What you print must match the data line for line.

** DATA FOR THIS EXERCISE follows **

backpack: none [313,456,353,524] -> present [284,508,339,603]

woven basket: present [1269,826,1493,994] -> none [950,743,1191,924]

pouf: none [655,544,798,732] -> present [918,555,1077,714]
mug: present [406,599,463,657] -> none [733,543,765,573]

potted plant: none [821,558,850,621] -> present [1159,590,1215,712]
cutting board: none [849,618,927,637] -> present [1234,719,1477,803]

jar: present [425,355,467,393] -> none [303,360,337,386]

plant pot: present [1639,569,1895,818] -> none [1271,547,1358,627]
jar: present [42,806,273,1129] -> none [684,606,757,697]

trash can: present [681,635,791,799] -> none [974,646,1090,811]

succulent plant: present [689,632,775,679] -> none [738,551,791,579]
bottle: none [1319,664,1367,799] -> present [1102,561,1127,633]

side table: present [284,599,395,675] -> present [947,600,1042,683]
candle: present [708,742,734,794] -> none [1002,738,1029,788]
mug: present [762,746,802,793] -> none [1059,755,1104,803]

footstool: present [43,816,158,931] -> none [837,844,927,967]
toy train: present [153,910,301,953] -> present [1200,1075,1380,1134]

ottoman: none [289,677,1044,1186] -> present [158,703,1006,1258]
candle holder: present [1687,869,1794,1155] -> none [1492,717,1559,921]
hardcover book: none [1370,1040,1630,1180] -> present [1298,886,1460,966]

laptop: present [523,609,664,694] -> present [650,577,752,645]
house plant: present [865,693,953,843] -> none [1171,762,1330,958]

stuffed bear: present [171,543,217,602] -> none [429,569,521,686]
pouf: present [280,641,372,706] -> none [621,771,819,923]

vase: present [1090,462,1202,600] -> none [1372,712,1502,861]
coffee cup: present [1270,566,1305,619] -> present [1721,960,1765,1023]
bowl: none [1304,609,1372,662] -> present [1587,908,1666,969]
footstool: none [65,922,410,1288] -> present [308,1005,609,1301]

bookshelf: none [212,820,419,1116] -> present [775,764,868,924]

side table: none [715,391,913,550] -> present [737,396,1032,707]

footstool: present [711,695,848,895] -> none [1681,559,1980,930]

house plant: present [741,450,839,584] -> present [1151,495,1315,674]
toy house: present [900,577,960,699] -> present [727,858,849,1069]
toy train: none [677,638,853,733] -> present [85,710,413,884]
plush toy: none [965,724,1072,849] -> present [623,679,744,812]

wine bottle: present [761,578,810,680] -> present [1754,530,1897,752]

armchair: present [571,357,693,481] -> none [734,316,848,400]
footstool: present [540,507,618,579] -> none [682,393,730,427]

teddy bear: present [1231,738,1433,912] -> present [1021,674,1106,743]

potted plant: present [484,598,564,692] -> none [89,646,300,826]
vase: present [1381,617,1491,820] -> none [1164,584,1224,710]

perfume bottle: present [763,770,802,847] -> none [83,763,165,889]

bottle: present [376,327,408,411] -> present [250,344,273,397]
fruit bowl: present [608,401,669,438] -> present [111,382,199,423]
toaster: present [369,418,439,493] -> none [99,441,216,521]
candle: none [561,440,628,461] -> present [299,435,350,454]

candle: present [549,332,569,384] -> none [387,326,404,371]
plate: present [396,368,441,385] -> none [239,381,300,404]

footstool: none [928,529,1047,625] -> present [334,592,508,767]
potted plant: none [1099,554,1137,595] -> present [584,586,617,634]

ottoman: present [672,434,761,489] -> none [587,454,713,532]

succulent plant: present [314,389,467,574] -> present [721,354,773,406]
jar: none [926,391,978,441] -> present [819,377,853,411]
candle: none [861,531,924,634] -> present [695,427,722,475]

** End of DATA FOR THIS EXERCISE **

* _SOLUTION FOR THIS PROBLEM_
backpack: none [313,456,353,524] -> present [284,508,339,603]

woven basket: present [1269,826,1493,994] -> none [950,743,1191,924]

pouf: none [655,544,798,732] -> present [918,555,1077,714]
mug: present [406,599,463,657] -> none [733,543,765,573]

potted plant: none [821,558,850,621] -> present [1159,590,1215,712]
cutting board: none [849,618,927,637] -> present [1234,719,1477,803]

jar: present [425,355,467,393] -> none [303,360,337,386]

plant pot: present [1639,569,1895,818] -> none [1271,547,1358,627]
jar: present [42,806,273,1129] -> none [684,606,757,697]

trash can: present [681,635,791,799] -> none [974,646,1090,811]

succulent plant: present [689,632,775,679] -> none [738,551,791,579]
bottle: none [1319,664,1367,799] -> present [1102,561,1127,633]

side table: present [284,599,395,675] -> present [947,600,1042,683]
candle: present [708,742,734,794] -> none [1002,738,1029,788]
mug: present [762,746,802,793] -> none [1059,755,1104,803]

footstool: present [43,816,158,931] -> none [837,844,927,967]
toy train: present [153,910,301,953] -> present [1200,1075,1380,1134]

ottoman: none [289,677,1044,1186] -> present [158,703,1006,1258]
candle holder: present [1687,869,1794,1155] -> none [1492,717,1559,921]
hardcover book: none [1370,1040,1630,1180] -> present [1298,886,1460,966]

laptop: present [523,609,664,694] -> present [650,577,752,645]
house plant: present [865,693,953,843] -> none [1171,762,1330,958]

stuffed bear: present [171,543,217,602] -> none [429,569,521,686]
pouf: present [280,641,372,706] -> none [621,771,819,923]

vase: present [1090,462,1202,600] -> none [1372,712,1502,861]
coffee cup: present [1270,566,1305,619] -> present [1721,960,1765,1023]
bowl: none [1304,609,1372,662] -> present [1587,908,1666,969]
footstool: none [65,922,410,1288] -> present [308,1005,609,1301]

bookshelf: none [212,820,419,1116] -> present [775,764,868,924]

side table: none [715,391,913,550] -> present [737,396,1032,707]

footstool: present [711,695,848,895] -> none [1681,559,1980,930]

house plant: present [741,450,839,584] -> present [1151,495,1315,674]
toy house: present [900,577,960,699] -> present [727,858,849,1069]
toy train: none [677,638,853,733] -> present [85,710,413,884]
plush toy: none [965,724,1072,849] -> present [623,679,744,812]

wine bottle: present [761,578,810,680] -> present [1754,530,1897,752]

armchair: present [571,357,693,481] -> none [734,316,848,400]
footstool: present [540,507,618,579] -> none [682,393,730,427]

teddy bear: present [1231,738,1433,912] -> present [1021,674,1106,743]

potted plant: present [484,598,564,692] -> none [89,646,300,826]
vase: present [1381,617,1491,820] -> none [1164,584,1224,710]

perfume bottle: present [763,770,802,847] -> none [83,763,165,889]

bottle: present [376,327,408,411] -> present [250,344,273,397]
fruit bowl: present [608,401,669,438] -> present [111,382,199,423]
toaster: present [369,418,439,493] -> none [99,441,216,521]
candle: none [561,440,628,461] -> present [299,435,350,454]

candle: present [549,332,569,384] -> none [387,326,404,371]
plate: present [396,368,441,385] -> none [239,381,300,404]

footstool: none [928,529,1047,625] -> present [334,592,508,767]
potted plant: none [1099,554,1137,595] -> present [584,586,617,634]

ottoman: present [672,434,761,489] -> none [587,454,713,532]

succulent plant: present [314,389,467,574] -> present [721,354,773,406]
jar: none [926,391,978,441] -> present [819,377,853,411]
candle: none [861,531,924,634] -> present [695,427,722,475]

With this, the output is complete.